Introduction: The inner city is the zone between the central business district (CBD) and the suburban housing areas. In British cities the inner city grew during the industrial revolution. Factories were built on the edge of the historic towns, now the CBD. Many people view inner city areas as rather dull and depressing as they tend to be overcrowded and polluted. Unfortunately even though the problems of inner city areas are apparent the local councils and business and invested a greater proportion of money in CBD rather then inner cities, which has lead to an escalating problems.
The Diagram illustrates the burgess conurbation model, which highlights the various areas of a conurbation settlement: The burgess model of urban land consists of five concentric circles arranged around a CBD inner core. All conurbation models initiates with the central business district (CBD), which forms the heart of a settlement. Large businesses exist here since they are the only ones able to afford the high land values and rents. The inner city is the 2nd zone in the burgess model. This zone represents old industry established at the birth of the city.

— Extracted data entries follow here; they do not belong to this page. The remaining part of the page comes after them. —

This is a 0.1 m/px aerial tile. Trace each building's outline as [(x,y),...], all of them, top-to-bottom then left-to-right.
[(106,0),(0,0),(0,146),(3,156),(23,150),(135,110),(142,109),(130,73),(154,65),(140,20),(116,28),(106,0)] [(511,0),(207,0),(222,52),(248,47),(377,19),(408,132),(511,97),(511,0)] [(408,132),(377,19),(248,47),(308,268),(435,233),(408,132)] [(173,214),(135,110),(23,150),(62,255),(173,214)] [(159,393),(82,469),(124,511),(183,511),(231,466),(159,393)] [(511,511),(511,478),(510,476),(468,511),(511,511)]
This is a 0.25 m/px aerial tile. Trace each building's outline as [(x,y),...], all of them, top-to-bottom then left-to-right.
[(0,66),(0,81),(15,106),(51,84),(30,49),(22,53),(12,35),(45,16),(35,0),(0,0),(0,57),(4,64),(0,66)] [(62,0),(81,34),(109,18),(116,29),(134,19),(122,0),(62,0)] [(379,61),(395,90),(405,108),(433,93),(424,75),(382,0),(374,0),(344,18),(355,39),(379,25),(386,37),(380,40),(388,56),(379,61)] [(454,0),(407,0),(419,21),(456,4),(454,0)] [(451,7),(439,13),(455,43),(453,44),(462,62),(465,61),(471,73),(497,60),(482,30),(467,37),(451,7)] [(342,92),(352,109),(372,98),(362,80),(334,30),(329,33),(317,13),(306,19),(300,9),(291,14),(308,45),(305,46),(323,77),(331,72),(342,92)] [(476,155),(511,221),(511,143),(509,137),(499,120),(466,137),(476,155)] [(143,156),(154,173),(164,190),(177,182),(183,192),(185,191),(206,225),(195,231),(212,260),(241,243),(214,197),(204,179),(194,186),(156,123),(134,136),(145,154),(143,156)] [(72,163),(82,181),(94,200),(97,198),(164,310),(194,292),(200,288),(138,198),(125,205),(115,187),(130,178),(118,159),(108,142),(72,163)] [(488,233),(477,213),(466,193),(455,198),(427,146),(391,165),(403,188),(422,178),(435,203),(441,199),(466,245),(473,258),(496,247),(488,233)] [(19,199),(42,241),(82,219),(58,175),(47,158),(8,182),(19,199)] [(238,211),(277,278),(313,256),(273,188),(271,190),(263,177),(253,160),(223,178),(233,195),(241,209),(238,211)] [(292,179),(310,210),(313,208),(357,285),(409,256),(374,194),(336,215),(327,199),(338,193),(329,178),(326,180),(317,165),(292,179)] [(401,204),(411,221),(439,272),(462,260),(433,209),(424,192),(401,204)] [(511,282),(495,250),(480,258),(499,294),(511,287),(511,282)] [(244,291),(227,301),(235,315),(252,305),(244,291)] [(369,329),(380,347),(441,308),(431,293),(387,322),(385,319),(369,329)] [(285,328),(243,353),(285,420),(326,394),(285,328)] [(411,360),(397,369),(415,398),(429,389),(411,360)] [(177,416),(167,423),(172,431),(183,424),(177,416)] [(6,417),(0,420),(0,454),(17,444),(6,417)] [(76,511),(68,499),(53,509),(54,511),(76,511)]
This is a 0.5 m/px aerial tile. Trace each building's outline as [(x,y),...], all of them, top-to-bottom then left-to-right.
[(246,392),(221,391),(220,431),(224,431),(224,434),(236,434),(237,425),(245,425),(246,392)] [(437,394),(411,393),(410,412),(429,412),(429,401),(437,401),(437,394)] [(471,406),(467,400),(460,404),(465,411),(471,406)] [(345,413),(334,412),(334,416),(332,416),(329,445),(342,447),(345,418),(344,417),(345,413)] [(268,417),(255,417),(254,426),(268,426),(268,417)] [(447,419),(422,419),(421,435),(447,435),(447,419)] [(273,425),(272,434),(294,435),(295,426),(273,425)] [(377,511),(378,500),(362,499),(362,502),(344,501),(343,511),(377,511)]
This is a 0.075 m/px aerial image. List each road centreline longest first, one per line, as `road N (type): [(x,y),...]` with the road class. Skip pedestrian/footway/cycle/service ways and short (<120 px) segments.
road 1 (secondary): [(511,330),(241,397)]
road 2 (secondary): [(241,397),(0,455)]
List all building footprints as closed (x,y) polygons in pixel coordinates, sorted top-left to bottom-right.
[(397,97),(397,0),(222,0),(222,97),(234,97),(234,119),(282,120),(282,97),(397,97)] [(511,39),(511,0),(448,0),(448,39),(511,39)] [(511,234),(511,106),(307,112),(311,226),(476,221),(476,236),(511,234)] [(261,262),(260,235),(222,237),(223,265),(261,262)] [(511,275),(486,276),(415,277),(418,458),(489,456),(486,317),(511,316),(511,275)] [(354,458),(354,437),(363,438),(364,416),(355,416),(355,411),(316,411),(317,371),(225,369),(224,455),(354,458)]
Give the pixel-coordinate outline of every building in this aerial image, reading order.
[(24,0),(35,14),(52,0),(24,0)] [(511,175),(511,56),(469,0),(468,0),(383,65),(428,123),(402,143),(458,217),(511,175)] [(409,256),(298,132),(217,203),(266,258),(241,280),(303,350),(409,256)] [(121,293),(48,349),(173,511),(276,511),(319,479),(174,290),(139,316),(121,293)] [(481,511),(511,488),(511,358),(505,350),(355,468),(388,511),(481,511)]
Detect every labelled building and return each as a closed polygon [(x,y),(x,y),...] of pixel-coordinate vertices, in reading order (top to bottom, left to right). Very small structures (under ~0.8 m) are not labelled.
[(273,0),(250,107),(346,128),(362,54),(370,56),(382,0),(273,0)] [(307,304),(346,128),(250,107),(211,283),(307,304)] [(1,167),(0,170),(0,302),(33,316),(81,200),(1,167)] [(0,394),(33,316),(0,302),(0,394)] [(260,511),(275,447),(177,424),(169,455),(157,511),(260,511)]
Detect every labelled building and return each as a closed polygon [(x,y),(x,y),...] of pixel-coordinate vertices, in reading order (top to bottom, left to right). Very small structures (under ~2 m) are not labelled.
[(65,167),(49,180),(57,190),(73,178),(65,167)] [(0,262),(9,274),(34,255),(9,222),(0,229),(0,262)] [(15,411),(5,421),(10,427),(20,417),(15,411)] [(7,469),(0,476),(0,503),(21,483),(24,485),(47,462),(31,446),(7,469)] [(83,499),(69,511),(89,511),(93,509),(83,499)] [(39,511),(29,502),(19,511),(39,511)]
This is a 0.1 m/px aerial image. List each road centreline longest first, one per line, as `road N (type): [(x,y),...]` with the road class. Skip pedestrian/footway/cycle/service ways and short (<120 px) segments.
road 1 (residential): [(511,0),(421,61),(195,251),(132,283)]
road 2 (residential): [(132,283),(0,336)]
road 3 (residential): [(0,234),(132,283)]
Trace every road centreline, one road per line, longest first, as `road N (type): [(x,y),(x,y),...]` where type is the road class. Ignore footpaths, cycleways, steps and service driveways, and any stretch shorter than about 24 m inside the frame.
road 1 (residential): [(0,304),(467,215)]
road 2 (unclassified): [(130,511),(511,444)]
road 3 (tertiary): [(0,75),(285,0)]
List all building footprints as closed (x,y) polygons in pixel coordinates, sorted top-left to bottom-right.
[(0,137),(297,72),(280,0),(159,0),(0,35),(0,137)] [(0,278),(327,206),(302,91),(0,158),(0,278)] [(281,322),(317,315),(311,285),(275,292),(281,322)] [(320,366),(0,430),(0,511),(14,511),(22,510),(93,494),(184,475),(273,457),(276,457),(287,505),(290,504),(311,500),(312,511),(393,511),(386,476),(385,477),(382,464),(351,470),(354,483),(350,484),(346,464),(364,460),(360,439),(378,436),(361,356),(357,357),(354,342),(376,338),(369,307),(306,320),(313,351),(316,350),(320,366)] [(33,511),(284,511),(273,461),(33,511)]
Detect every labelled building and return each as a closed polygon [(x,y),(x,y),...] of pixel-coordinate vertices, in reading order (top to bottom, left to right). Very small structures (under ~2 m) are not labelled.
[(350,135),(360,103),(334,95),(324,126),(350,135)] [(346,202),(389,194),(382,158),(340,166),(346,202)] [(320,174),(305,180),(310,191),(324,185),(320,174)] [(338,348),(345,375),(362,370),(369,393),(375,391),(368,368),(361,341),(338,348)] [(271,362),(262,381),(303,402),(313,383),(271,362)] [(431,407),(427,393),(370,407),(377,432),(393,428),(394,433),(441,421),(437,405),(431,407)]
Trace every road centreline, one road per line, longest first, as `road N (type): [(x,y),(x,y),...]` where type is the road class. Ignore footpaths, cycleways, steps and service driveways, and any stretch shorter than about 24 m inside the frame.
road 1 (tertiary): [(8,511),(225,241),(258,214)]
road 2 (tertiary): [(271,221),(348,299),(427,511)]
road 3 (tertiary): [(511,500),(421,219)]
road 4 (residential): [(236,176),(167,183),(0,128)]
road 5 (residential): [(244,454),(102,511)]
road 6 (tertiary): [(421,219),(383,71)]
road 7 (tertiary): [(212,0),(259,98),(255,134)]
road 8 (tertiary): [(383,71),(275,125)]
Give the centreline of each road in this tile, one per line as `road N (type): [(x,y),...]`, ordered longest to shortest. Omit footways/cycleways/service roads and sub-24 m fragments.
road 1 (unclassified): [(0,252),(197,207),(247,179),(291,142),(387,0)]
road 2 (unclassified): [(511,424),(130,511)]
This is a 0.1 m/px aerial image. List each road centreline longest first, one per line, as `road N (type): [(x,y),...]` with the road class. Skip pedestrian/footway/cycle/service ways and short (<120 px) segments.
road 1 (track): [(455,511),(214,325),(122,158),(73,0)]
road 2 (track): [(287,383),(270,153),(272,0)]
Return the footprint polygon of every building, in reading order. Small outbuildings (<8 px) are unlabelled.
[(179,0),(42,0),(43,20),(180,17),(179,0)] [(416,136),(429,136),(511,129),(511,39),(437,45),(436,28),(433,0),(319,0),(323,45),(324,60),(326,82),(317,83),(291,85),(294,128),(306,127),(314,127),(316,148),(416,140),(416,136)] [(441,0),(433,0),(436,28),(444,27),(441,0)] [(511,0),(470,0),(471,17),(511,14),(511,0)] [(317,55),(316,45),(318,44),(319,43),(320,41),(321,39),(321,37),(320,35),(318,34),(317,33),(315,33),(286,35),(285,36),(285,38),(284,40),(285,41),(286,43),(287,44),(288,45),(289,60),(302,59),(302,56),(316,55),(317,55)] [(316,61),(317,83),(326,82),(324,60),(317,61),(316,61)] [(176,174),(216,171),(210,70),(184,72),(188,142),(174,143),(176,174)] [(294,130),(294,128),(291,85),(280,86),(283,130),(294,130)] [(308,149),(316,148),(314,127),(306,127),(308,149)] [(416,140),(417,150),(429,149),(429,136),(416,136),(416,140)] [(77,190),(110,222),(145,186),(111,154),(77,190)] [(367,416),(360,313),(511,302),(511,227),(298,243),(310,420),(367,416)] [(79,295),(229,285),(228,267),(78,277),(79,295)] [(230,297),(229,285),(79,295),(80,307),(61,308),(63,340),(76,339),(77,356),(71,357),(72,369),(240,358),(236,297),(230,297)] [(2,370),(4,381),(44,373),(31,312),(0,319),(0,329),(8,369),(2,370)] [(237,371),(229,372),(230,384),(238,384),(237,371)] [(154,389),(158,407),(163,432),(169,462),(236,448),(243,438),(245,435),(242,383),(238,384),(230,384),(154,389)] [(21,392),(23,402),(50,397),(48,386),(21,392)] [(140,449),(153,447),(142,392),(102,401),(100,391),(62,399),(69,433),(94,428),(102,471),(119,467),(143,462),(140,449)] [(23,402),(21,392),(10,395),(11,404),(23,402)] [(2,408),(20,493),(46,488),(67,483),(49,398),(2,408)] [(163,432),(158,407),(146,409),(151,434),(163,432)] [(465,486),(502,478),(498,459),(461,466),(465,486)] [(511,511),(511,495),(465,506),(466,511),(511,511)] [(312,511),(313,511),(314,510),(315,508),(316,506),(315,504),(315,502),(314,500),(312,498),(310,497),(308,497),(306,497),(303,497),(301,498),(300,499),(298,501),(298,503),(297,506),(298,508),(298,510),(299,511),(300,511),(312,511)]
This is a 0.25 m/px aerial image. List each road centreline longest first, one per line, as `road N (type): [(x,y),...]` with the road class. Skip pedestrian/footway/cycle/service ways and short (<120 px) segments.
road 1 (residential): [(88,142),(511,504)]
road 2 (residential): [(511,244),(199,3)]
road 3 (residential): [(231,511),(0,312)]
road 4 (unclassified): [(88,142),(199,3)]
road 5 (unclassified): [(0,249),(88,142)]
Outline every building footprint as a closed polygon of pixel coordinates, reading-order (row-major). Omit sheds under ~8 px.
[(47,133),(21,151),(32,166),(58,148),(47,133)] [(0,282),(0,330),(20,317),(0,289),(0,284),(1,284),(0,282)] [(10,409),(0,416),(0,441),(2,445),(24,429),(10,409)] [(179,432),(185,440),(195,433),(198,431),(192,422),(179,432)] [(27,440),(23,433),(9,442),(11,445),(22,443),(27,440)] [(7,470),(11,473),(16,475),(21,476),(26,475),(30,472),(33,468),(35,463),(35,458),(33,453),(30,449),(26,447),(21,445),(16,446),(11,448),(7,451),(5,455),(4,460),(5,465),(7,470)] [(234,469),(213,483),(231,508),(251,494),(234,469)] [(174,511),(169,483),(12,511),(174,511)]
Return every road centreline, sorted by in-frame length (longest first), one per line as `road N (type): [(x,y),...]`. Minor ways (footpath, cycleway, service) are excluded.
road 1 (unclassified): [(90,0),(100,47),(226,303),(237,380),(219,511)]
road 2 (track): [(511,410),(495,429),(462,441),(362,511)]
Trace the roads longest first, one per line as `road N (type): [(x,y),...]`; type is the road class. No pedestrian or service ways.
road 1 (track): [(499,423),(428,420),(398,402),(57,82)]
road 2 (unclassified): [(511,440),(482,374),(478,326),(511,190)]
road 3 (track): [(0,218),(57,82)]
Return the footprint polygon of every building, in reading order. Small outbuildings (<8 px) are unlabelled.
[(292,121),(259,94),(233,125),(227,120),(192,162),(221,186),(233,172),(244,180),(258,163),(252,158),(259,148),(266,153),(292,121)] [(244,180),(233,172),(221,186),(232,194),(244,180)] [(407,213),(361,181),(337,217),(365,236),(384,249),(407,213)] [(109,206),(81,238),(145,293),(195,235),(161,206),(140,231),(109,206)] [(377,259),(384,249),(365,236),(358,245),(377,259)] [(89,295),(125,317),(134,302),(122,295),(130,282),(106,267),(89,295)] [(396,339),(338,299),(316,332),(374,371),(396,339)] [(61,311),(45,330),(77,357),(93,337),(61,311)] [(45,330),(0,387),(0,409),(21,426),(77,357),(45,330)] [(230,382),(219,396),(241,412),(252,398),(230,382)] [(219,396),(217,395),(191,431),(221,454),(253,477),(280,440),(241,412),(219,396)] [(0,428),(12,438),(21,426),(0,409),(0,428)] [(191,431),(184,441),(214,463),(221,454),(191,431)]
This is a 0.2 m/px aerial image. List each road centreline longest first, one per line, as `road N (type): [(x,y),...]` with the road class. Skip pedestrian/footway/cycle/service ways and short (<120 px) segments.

The third zone is known as the “Low-class residential” which is located in the inner city close to the old industries. This was because the poor who worked in these industries had to be local. The medium class residential represents the penultimate zone. This is more expensive housing catering for the moderately wealthy populace. The final zone is the high class residential located in the rural urban fringe. This is the most affluent area and caters for the wealthiest element in the population. According to this model, cities grow outwards from the original site; therefore properties are younger on the outskirts of the city.
– The Burgess Urban Land Use Model In 1925, E. W. Burgess presented an urban land use model, which divided cities in a set of concentric circles expanding from the downtown to the suburbs. This representation was built from Burgess’s observations of a number of American cities, notably Chicago. The main characteristic of the inner city was for the industries to build factories to maximise production. The land was cheap and there was room for expansion for the industries. Houses were constructed local to the factories so that workers would not need.